I had a whole plan for today. I knew I didn't have time to exercise at the gym so the plan was to bike to my clinic (10 miles roundtrip, 7-8 APs) instead. I would also (as usual) bring my own lunch and snacks. This would allow me to be satisfied while eating just half of my allotted daily points so I could enjoy my dinner out with friends tonight without guilt and have a good weigh in tomorrow.

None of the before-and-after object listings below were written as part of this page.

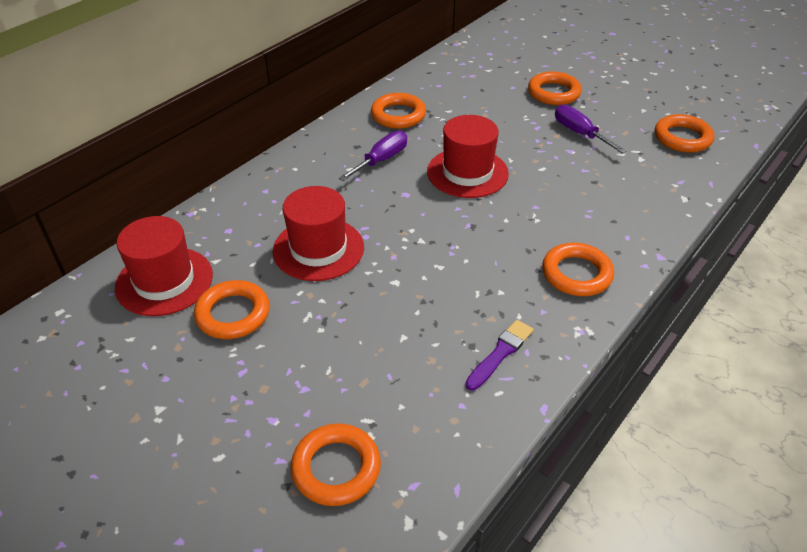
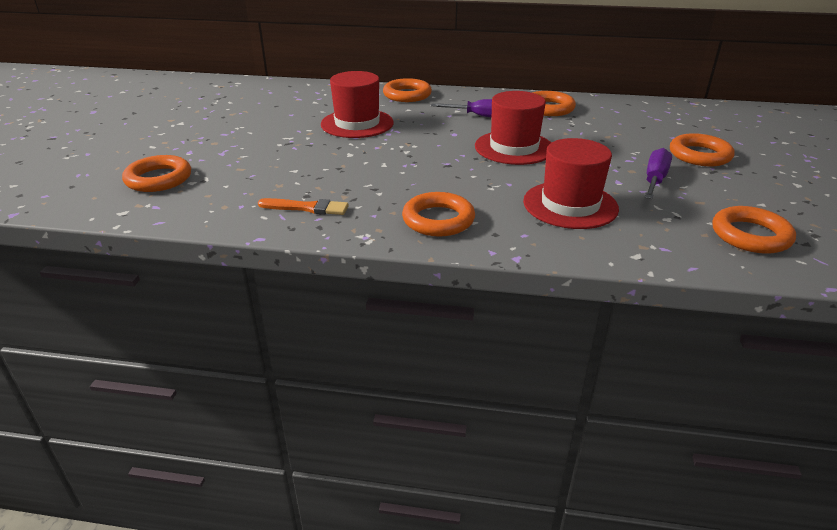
camera: 60 degrees right, 10 degrees down
red hat [115,216,213,316] -> red hat moved to [523,138,619,229]
orange ring [194,280,270,339] -> orange ring moved to [383,78,432,102]
purple brush [465,320,533,391] -> orange brush [258,198,349,215]

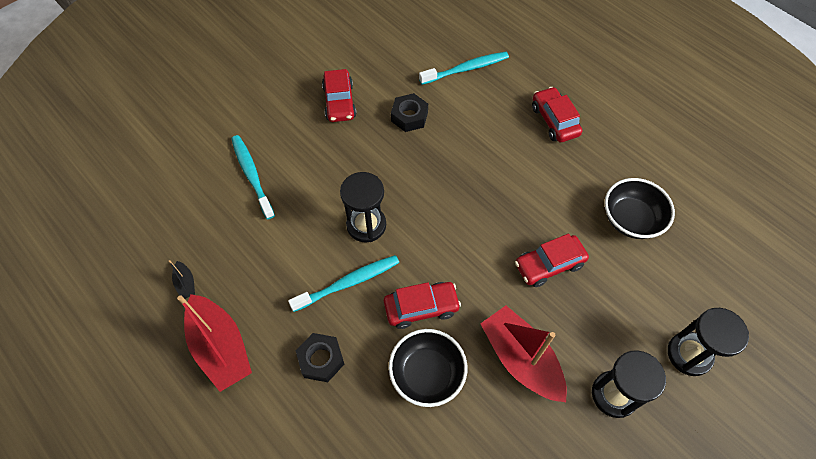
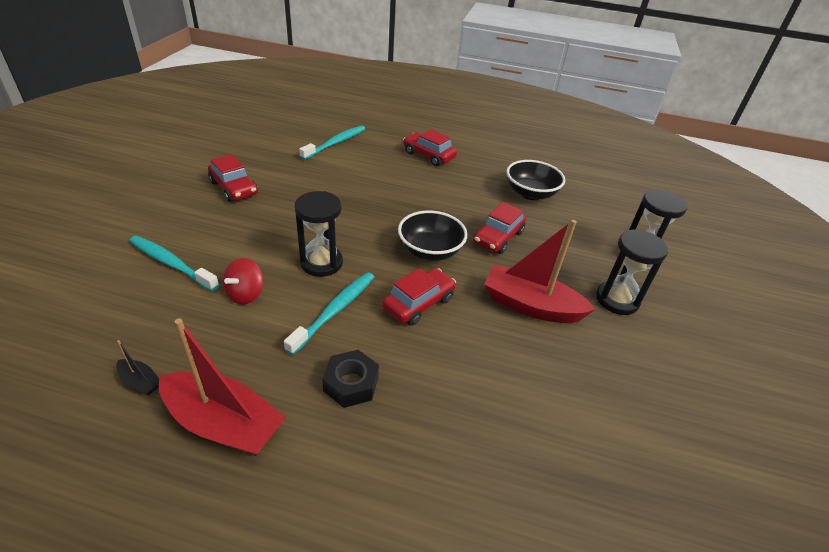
camera: 35 degrees left, 20 degrees down
black bowl [389,329,467,407] -> black bowl moved to [398,210,468,261]
black nut [391,93,428,132] -> none
none -> red spinning top [222,258,263,305]

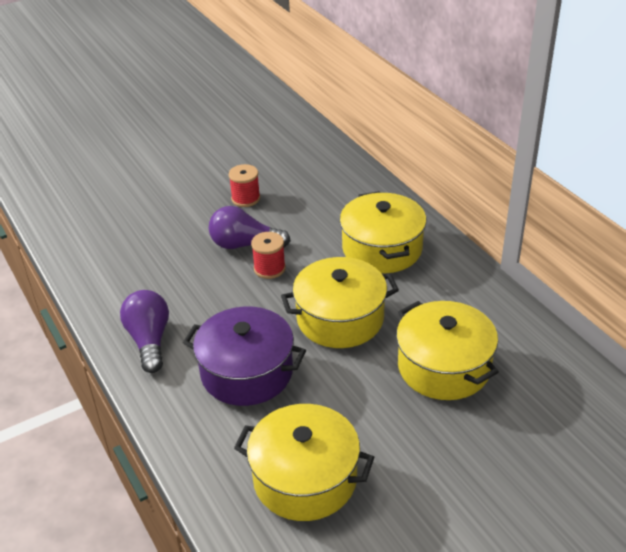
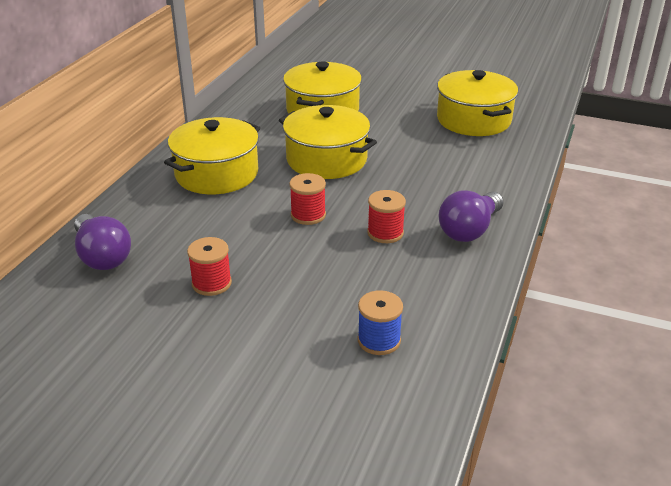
camera: 130 degrees left, 5 degrees down
purple pot [183,307,306,406] -> none
purple light bulb [209,206,291,249] -> purple light bulb moved to [74,214,131,270]
none -> blue spool [358,290,403,355]
none -> red spool [367,190,406,243]

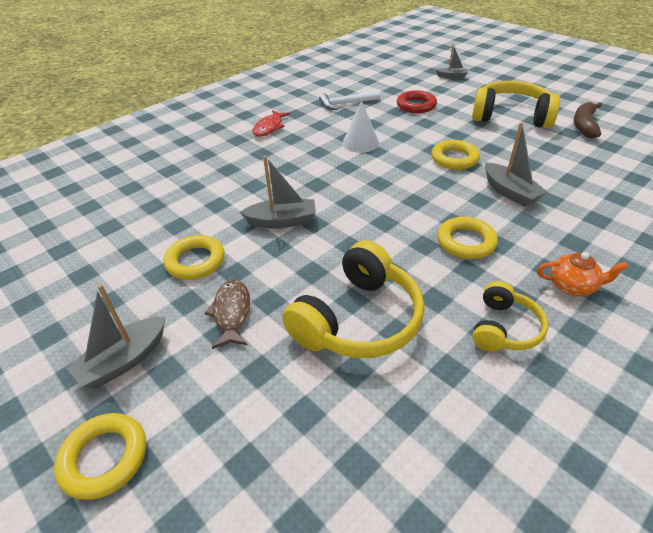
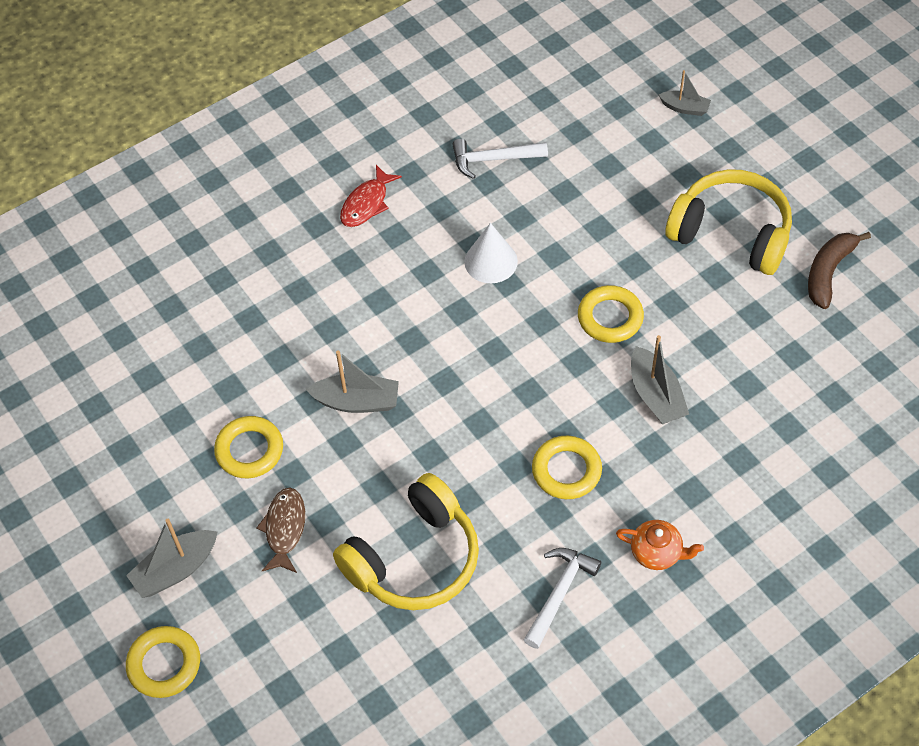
camera: 10 degrees right, 15 degrees up
red ring [397,90,437,113] -> none
yellow headphones [472,281,548,352] -> white hammer [524,548,601,649]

The problems started yesterday. I biked to my clinic for the first time yesterday and just when I was about 5 minutes away got a flat tire in the rear tire. I was luckily a few blocks from the subway and was able to make it in on time, but not without incident. When I got to the subway I realized that in switching bags I had forgotten to bring my wallet. So I was stranded without a wallet and a non working bike. I managed to beg the subway operator to let me on. At clinic, I borrowed money to get home and had to walk the bike for 2 miles. This of couse cut my expected APs from 8 that day to 4, and from 8 the next day to zero. It was lovely.

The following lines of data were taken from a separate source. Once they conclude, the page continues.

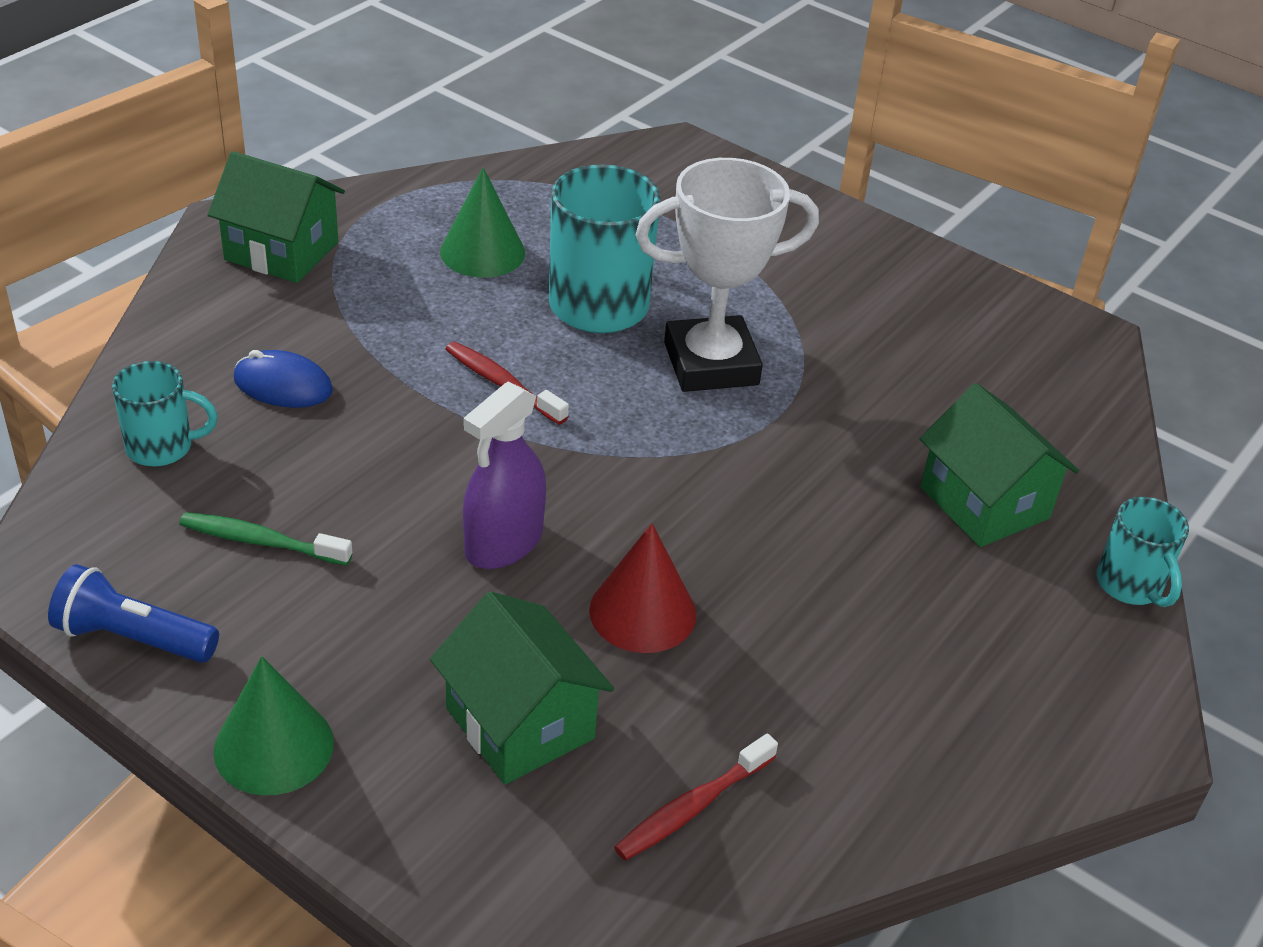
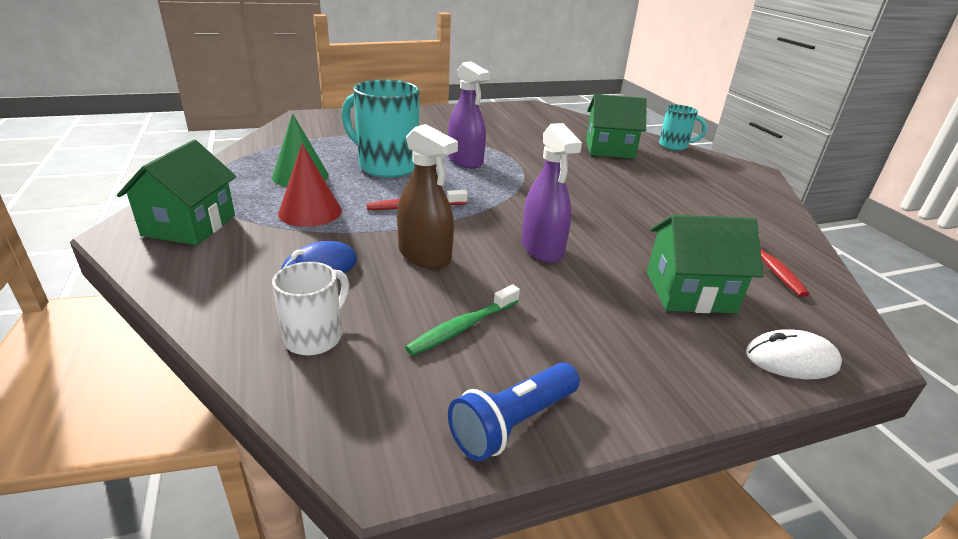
camera: 55 degrees left, 10 degrees down
turquoise mug [112,361,218,467] -> white mug [272,262,349,356]
green house [207,151,345,283] -> green house turned 45 degrees counterclockwise [117,140,236,245]
green cone [213,656,334,795] -> none
red cone [589,523,696,653] -> red cone moved to [278,144,342,227]
white trophy [635,158,819,392] -> purple spray bottle [448,61,490,169]
none -> brown spray bottle [397,124,458,269]
none -> white mouse [746,329,842,379]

So half of this morning's plan was shot already: no exercise today. Still, last night I was determined to eat well today. I made a great lunch: whole wheat couscous with a veggie and tofu stirfry. DF made me breakfast (light english muffin with hummus) and I packed a banana and 2 small light yogurts as snacks. A total of about 10 points that would've kept me very satisfied till dinner at 8pm. Well, you might be able to guess what happened: I left all of that at home, along with my monthly subway pass.
It's in these kinds of situations that it's most important to stay positive. It would be easy to throw in the towel today and eat whatever. I tried so hard to be good and it seems the universe is against me. But I think exactly at these moments is when we have to remember that even if it feels differently, we are still in control. I can still make good choices. Even in less-than-ideal circumstances, there is opportunity to do well and to not give up. Throwing in the towell today might not technically undo a whole week's worth of work, but I know that if I did, mentally I would have left the plan.
So I say to the universe who appears to be trying to ruin my week: you will not succeed.
update: I went to the one little convenience store near the clinic and spent $20 buying healthy food: a fiber bread, banana and tangerines, two yogurts, and an Amy's low fat split pea soup in a can. About 10 points for the day and I think it should satisfy me.